───── AUSGANGSTEXT ─────

Der Autor verortet sich selbst in der Ideengeschichte (S. 113; S. 578) und der historischen Semantik (S. 668). Dabei kommt in ihrer ganzen Breite die Geschichte von der heidnisch-antiken und biblischen Frühzeit über das Judentum (Philo), die griechischen und lateinischen Kirchenväter, die mittelalterliche Philosophie / Theologie / Mystik, über den Renaissance-Humanismus, die sog. Aufklärung, Dichtungen der Romantik (Hölderlin) in den Blick bis hin zur Moderne (Heidegger) und Postmoderne und vor allem darüber hinaus!

Beispiel: Das Wort Gefühl wird in seiner wahrnehmungsphilosophiegeschichtlich bedingten semantischen Entwicklung verfolgt, in der Fausts Satz »Gefühl ist alles …« einen prominenten Moment darstellt. Dabei werden die Geschichte des Wortes contemplatio ebenso angesprochen wie die Mystik-Kritik und Aspekte von Kants Erkenntnistheorie. (S. 89–127) – Beispiel: Wenn wir heute das Wort Selbstverwirklichung gebrauchen, sind wir uns nicht im klaren, welchen historischen Tiefgang diese Vokabel hat (S. 250–284). – Beispiel: Ereignis. Bei allen Metaphern des Aufstiegs in der Mystik darf man nicht überlesen (vgl. bes. S. 617f.) die christlichem Geist entspringende Einschränkung, wonach die Offenbarung nicht erfolgt, wenn sich der Mensch sich von seinem Selbst befreiend, ›entwerdend‹  auf den Weg macht, sondern dass sich diese Begegnung immer schon ereignet hat, in der Offenbarung im Wort und im Abstieg Gottes (kenosis Philipperbrief 2,7).

Einem solchen Buch kann man in einer ›Rezension‹ nicht gerecht werden; und die Fülle der dicht formulierten und dabei weit ausgreifenden Texte zusammenzufassen wäre ein Unding. Den Lesern sei empfohlen, sich dem Lese-Fluss anzuvertrauen und den mäandrierenden Strömen zu folgen, die immer wieder zu erquickenden Nebenflüssen sich öffnen, die sowohl zu den Quellen zurückweisen als auch zum weitverzweigten Delta führen, wo der Text im Meer enzyklopädischen Wissens sich verströmt. Gelegentlich wird man über einen Katarakt von Shakespeare – Parmenides – Shankara – Agrippa von Nettesheim – Pico della Mirandola – Plotin vorangerissen; Altwasser oder begradigte Kanäle wird man nicht finden.

Wie immer bei A. Haas führen die Fußnoten in eine reichhaltige Bibliothek. Die zitierte Literatur reicht bis in die allerjüngste Zeit. Umgekehrt besteht auch ein Fundament in älteren grundlegenden Studien, etwa Hans-Urs von Balthasar oder Jean Lelercq. Die Fußnoten sind Startpunkte, von denen aus ein riesiges Netz von Bezügen aufgerufen wird,  mit stets überraschenden Durchblicken zur Philosophie und Theologie, zur Kommunikations- und Medienwissenschaft. Man ermisst, was ein begeisterter Forscher zu leisten vermag, ohne in ein ›Excellenz-Cluster‹ eingebunden zu sein.

───── DATEN ─────

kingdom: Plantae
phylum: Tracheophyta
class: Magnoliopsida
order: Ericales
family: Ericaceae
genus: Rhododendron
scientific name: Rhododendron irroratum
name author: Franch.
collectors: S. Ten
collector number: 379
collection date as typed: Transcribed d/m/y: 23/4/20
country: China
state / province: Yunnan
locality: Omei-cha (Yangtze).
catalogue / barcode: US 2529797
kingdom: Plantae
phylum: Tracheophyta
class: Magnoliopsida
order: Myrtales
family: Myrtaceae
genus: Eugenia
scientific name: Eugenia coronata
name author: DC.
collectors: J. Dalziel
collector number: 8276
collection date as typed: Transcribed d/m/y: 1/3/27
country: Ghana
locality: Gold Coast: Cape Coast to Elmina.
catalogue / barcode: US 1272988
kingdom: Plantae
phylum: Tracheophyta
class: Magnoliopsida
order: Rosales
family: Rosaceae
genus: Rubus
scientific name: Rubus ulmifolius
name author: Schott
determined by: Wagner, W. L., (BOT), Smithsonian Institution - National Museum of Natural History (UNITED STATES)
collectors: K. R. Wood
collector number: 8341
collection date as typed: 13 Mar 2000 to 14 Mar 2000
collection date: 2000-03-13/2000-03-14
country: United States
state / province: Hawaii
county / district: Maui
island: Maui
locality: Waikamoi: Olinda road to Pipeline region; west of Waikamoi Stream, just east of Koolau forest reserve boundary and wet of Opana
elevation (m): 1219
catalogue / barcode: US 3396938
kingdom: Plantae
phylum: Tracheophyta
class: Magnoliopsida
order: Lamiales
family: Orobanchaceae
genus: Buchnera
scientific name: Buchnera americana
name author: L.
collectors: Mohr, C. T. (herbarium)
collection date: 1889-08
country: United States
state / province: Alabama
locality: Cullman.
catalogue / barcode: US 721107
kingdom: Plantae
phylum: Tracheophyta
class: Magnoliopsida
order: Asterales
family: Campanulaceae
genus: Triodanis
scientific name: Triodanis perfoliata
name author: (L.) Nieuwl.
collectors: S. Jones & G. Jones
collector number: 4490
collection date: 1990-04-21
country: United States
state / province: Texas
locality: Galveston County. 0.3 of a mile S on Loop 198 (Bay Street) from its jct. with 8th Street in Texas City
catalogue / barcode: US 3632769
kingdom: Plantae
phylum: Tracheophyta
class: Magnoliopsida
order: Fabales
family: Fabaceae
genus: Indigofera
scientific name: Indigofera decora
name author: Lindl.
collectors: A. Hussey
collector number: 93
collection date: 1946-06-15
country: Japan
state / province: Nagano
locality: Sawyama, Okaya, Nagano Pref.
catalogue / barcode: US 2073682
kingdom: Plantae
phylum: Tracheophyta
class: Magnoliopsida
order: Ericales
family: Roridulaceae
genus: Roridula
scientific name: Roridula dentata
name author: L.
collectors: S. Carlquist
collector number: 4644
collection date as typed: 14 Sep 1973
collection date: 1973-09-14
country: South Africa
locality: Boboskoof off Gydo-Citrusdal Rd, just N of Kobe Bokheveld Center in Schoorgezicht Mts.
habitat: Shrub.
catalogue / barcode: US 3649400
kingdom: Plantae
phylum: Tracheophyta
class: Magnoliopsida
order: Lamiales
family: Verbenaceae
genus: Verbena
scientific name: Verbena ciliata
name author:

─────

# AUFGABEN
[A] Schreib den Abschnitt der Rezension zwischen "Einem solchen Buch" und "man nicht finden.", beide eingeschlossen, noch einmal ab. Tausch dabei "Katarakt" gegen "Wasserfall" aus.
[B] Gib aus den Einträgen die Zeilen zwischen der Zeile mit "collection date: 1990-04-21" und der Zeile mit "order: Fabales", beide eingeschlossen, genau so wieder aus.

# LÖSUNGEN
[A]
Einem solchen Buch kann man in einer ›Rezension‹ nicht gerecht werden; und die Fülle der dicht formulierten und dabei weit ausgreifenden Texte zusammenzufassen wäre ein Unding. Den Lesern sei empfohlen, sich dem Lese-Fluss anzuvertrauen und den mäandrierenden Strömen zu folgen, die immer wieder zu erquickenden Nebenflüssen sich öffnen, die sowohl zu den Quellen zurückweisen als auch zum weitverzweigten Delta führen, wo der Text im Meer enzyklopädischen Wissens sich verströmt. Gelegentlich wird man über einen Wasserfall von Shakespeare – Parmenides – Shankara – Agrippa von Nettesheim – Pico della Mirandola – Plotin vorangerissen; Altwasser oder begradigte Kanäle wird man nicht finden.

[B]
collection date: 1990-04-21
country: United States
state / province: Texas
locality: Galveston County. 0.3 of a mile S on Loop 198 (Bay Street) from its jct. with 8th Street in Texas City
catalogue / barcode: US 3632769
kingdom: Plantae
phylum: Tracheophyta
class: Magnoliopsida
order: Fabales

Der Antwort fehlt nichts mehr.